Nur allzu sehr ist der Begriff der Burg in unseren Köpfen mit hochherschaftlichen, zinnenbekrönten Wohnsitzen hochmittelalterlicher Territorialherren behaftet. Und so mag sich manch einer – etwa vor der Arkeburg (23) stehend - fragen, wo denn nun die eigentliche Burg sei.
Tatsächlich aber zeichnen sich Burgen durch ein weitaus vielschichtigeres, an den jeweiligen Entstehungszeitpunkt und –ort gebundenes Erscheinungsbild aus. Und so verstehen Archäologen unter Burgen nicht bloß jene Ehrfurcht einflößenden, zumeist steinernen Herrschaftssitze des hohen Mittelalters, sondern schlicht Plätze, die von einer Befestigungsanlage umrahmt wurden.

In der Wildeshauser Geest finden Sie einige beachtliche, überwiegend in das frühe Mittelalter zu datierende Anlagen. Den größten Veranschaulichungswert besitzt die „Hünenburg“ bei Twistringen (49), denn hier hat man unlängst das Eingangstor rekonstruiert.

Hünenburg bei Twistringen

Hünenburg bei Twistringen
Der 4 m hohe Heidenwall bei Delthun

Der 4 m hohe Heidenwall bei Delthun

Einheit in der Vielfalt: Typen und Nutzung

Das Baumaterial der Befestigungsanlagen ist sehr unterschiedlich beschaffen. Einige wurden aus massivem Stein gebildet, andere aus simplen Holz-Erde-Konstruktionen – die Wildeshauser Geest verfügt mehrheitlich über letztgenannten Typus. Viele Anlagen weisen raffinierte, durch Gräben voneinander getrennte Wallsysteme auf, die einem zumeist kreisrunden oder elliptischen Grundriss verpflichtet waren.
Je nach Entstehungszeitpunkt und Funktion variierte die Bebauung innerhalb der Wallanlagen erheblich: Der spätmittelalterliche Syker Burgwall (45) etwa umschloss vom Schweinestall bis zum hochherrschaftlichen Hauptgebäude zahlreiche Bauten.
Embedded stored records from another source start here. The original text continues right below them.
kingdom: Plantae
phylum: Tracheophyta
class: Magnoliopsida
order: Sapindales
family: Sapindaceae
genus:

Gleichwohl entstanden sie im Zeitraum mehrerer Jahrhunderte. In der frühmittelalterlichen Hünenburg unterdessen stießen Archäologen lediglich auf Spuren schlichter Pfostenbauten. Für die – möglicherweise eisenzeitliche - Arkeburg hingegen konnte bis heute überhaupt keine Bebauung nachgewiesen werden.

Bei aller Vielfalt des Erscheinungsbildes bestand eine deutliche Einheit in der Schutzfunktion. Doch vor wem schützte man sich eigentlich? Hier musste die jüngere Forschung althergebrachte Klischees revidieren. Keineswegs ging es primär um die Abwehr fremder Eindringlinge, beispielsweise der Wikinger oder der Ungarn. Vielmehr waren die Funktionen mannigfaltig: Die Burganlagen dienten u.a. als Stützpunkte zur Wegekontrolle, als Grenzburgen und tatsächlich auch als Ort der Zuflucht. Vor allem aber sind sie als Zeichen innergesellschaftlicher Prozesse lesbar: Zwar avancierten Burgen erst im hohen Mittelalter zu territorialen Verwaltungssitzen bzw. zu Wohnsitzen des Adels. Dennoch wurden bereits die frühen Burgen vermutlich zur Machtsicherung und –ausübung instrumentalisiert. So lässt sich etwa die Entstehung der Goldenstedter Arkeburg auf den Einflussbereich der Familie Widukinds zurückführen.